Tapis Administration

Note

This guide is for users wanting to deploy Tapis software in their own datacenter. Researchers who simply want to make use of the Tapis APIs do not need to deploy any Tapis components and can ignore this guide.

In this section, we cover common administration tasks that arise when operating Tapis software.

This section is under construction…

Monitoring Tapis

We recommend two approaches for monitoring the health and status of your Tapis installation:

  1. Tapis Status Page/Dashboard: A simple web application that runs HTTP requests on a configurable time interval and checks the basic health of each service. The dashboard provides an overview page with green/red statuses allowing an administrator to get a quick look at the health of all services.

  2. Monitoring Tests: A configurable suite of HTTP-based integration tests that can run on a time interval and perform more elaborate verification. For example, monitoring tests might ensure that Tapis functions can execute, small files can be transferred, and “hello world” jobs can be launched on specific systems.
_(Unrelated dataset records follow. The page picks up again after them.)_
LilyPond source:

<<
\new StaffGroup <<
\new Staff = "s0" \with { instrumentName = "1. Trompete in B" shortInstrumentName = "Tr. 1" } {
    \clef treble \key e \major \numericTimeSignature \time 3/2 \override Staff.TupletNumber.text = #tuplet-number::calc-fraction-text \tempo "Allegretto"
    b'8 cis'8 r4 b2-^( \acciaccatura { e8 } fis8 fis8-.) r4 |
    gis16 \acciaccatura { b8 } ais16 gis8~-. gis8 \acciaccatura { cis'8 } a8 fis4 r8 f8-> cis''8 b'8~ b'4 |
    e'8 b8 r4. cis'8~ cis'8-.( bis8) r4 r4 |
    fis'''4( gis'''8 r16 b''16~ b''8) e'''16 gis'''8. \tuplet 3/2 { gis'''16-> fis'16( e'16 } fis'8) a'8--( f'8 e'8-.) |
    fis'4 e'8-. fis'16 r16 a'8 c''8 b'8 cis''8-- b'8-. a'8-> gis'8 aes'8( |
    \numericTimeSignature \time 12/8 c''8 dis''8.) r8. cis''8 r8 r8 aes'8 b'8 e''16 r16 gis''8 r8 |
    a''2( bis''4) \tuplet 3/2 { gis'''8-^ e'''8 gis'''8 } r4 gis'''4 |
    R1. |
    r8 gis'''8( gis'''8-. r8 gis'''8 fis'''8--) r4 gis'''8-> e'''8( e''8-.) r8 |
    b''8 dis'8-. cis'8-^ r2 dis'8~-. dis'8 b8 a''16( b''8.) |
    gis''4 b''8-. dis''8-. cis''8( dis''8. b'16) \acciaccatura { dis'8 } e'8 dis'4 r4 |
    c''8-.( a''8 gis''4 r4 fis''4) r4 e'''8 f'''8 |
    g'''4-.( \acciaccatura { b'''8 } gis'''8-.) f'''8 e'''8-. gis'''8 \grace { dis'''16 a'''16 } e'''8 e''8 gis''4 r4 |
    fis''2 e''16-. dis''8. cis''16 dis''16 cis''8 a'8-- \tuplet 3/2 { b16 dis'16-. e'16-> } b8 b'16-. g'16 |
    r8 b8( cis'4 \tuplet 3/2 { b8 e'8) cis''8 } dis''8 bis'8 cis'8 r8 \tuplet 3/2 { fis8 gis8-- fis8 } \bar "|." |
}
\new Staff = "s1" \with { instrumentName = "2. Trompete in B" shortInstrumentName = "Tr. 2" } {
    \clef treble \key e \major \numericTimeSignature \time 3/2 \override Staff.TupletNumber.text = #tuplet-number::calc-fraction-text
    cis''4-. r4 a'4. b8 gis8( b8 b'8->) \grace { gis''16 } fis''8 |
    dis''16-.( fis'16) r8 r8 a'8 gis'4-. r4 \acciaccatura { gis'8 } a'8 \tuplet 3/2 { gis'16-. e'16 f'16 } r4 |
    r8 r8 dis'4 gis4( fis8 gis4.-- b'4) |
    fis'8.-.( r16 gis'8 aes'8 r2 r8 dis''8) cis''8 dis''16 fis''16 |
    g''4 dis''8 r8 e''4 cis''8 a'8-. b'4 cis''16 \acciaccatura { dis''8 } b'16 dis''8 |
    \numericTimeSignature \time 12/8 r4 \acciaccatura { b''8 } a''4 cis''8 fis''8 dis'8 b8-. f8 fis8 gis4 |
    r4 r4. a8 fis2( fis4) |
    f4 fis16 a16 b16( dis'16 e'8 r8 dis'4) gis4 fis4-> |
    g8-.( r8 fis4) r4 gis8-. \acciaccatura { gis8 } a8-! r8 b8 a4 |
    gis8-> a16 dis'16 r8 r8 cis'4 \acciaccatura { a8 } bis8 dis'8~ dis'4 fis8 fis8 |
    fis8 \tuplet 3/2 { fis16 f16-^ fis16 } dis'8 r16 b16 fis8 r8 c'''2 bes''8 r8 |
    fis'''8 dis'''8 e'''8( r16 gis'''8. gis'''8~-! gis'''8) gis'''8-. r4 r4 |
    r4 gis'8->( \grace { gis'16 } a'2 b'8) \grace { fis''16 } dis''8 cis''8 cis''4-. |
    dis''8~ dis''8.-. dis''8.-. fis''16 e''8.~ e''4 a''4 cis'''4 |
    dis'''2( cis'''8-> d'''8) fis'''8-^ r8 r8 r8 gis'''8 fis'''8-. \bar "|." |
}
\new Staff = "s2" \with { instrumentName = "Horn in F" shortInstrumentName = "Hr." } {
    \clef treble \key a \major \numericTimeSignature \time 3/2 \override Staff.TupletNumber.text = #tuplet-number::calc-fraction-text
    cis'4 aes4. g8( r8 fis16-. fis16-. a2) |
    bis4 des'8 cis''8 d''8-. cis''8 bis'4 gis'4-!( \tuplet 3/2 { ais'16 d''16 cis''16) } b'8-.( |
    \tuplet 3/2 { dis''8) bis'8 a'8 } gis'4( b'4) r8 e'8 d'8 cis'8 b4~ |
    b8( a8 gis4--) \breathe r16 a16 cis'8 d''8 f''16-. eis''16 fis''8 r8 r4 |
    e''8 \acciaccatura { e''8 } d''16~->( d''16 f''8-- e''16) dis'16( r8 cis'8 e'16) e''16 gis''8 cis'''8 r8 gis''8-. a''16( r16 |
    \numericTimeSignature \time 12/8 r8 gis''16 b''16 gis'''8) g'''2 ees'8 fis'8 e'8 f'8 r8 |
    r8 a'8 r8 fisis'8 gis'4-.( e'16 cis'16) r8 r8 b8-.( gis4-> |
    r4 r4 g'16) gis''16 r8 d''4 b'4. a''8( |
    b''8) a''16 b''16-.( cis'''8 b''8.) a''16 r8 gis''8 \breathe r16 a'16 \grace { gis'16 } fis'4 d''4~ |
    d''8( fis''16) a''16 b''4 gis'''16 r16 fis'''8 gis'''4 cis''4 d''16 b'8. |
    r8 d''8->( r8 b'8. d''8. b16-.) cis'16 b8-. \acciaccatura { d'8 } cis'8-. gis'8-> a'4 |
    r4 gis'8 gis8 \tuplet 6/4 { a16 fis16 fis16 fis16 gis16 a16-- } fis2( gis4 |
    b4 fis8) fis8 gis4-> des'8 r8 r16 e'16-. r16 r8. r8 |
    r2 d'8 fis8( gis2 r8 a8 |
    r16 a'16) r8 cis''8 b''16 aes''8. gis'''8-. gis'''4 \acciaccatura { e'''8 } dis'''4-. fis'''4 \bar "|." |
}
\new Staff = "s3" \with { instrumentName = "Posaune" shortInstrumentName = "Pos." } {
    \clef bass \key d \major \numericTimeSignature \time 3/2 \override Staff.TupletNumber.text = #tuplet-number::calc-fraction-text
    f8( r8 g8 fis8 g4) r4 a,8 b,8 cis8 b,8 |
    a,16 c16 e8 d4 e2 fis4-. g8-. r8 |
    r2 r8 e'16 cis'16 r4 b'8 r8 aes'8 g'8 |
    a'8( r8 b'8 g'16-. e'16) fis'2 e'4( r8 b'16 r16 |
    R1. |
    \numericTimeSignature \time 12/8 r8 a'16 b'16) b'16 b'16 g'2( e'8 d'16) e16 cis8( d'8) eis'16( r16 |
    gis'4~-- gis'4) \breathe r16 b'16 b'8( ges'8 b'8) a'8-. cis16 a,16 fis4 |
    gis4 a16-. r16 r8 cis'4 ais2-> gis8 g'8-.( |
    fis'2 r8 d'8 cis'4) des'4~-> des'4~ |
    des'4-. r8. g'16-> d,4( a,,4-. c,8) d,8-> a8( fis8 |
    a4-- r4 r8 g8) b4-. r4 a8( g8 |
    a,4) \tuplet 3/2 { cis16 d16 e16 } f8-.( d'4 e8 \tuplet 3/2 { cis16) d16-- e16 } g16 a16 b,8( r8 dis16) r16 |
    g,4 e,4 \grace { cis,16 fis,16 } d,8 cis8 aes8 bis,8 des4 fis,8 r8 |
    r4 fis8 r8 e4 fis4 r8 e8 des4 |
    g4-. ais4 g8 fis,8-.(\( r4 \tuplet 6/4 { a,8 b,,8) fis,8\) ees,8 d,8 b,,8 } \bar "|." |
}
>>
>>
While the needs for both monitorin items tend to be site-specific, the Tapis projects provides solutions for both 1) and 2) as open source repositories available to the community.

Tapis Status Page

A configurable Tapis Status application based on the Gatus project is available on GitHub; see the admin repository. We recommend deploying the status application outside of the network where Tapis itself is running so that any network issues will be detected. The status page for the TACC Tapis installation is hosted on AWS at https://tapis-status.tacc.cloud. Here is a screen shot of the status application:

../_images/Tapis_Status_ScreenShot.png

Please see the README in the link included above for detailed instructions on configuring and deploying the Tapis status application.

Tapis Monitoring Tests

A configurable suite of tests is available on GitHub; see the tapis-tests repository. We recommend running the tests periodically (for example, every 4 hours).

Troubleshooting Tapis Pods

Troubleshooting Tapis pods can be challenging. In this section, we provide some initial steps administrators can take to uncover the root cause of issues, but the core Tapis team is always available to help institutions troubleshoot problems with their Tapis installation.

Step 1. Running the verification scripts.

Step 2. Determine which Tapis pod might be causing the problem.

Step 3. Looking at the logs of a specific Tapis pod.

Backing Up Tapis

For any production deployment of Tapis, administrators should arrange for regular backups of all databases to occur. The frequency of the backup procedure, where to store backup files and how long to store them, among other aspects, are highly dependent on the requirements of the site. Nevertheless, all sites have one thing in common: backups are required to prevent catastrophic data loss.

Tapis uses a number of different database technologies, including InfluxDB, MySQL, MongoDB, Postgres, Redis, and Vault. Each technology requires its own backup and restoration procedure.

Except for Vault, which is treated separately in its own section, and MongoDB, for which we provide a dedicated GitHub repository due to its complexity, all of the database backup procedures follow a common pattern:

  1. Fetch necessary secrets out of Kubernetes for direct access to the database.

  2. Exec into the database container and execute a backup command to produce a dump file.

  3. Save the dump file to a secure place.

At TACC, for 3) we have opted to use an AWS S3 bucket.

Below we provide templates of the backup command we use for each technology.

  • InfluxDB: influxd backup -portable /path/to/file

  • MySQL: mysqldump --all-databases > /path/to/file

  • MongoDB: See the GitHub repository tapis/mongodb-backup

  • Postgres: pg_dump --dbname={service_db} > /path/to/file

  • Vault: See the Vault Backup section.